The lines from the one containing "29 166 8.32" through the final line of the data below must be written out exactly, both included, and nothing more.
****************************************
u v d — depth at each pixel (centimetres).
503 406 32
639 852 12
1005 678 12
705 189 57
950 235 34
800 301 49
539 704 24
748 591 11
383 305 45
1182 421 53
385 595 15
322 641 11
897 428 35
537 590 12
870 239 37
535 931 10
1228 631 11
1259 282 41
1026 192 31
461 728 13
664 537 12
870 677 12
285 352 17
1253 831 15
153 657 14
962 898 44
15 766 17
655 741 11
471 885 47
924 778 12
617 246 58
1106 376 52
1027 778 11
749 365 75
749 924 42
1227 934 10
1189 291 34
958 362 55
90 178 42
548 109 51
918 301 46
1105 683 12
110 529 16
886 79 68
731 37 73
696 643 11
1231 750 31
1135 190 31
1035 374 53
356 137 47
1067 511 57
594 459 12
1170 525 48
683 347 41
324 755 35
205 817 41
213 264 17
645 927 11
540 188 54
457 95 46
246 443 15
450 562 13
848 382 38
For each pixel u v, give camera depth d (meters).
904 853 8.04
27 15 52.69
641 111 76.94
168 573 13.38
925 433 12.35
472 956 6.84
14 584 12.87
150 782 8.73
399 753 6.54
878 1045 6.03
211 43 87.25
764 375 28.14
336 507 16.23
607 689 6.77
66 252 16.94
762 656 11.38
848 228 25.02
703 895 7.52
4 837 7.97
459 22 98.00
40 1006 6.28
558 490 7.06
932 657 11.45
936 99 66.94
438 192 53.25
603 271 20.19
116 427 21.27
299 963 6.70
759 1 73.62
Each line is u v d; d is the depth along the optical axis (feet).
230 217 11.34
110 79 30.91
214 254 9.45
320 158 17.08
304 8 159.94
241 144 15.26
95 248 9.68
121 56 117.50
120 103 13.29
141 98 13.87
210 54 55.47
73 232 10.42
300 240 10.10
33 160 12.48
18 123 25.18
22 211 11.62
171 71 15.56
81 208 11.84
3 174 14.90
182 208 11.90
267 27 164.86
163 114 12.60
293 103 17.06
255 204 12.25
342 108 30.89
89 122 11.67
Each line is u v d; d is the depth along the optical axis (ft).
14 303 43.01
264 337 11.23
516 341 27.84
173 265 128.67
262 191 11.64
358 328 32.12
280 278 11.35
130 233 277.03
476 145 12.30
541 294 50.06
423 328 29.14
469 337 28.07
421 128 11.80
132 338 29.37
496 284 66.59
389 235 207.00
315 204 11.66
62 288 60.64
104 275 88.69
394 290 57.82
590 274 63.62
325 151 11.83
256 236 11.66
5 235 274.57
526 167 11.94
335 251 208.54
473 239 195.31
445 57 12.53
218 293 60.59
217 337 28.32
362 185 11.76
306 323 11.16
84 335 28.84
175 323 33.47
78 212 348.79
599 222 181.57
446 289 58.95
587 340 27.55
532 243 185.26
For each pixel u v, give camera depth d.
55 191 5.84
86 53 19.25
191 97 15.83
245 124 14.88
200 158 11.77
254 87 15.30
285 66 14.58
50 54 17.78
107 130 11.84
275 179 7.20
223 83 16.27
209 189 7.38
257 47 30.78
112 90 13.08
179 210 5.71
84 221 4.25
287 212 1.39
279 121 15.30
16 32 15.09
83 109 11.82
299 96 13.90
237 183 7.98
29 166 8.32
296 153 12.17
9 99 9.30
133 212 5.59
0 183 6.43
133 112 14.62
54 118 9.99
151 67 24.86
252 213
****************************************
| RESPONSE BELOW |
29 166 8.32
296 153 12.17
9 99 9.30
133 212 5.59
0 183 6.43
133 112 14.62
54 118 9.99
151 67 24.86
252 213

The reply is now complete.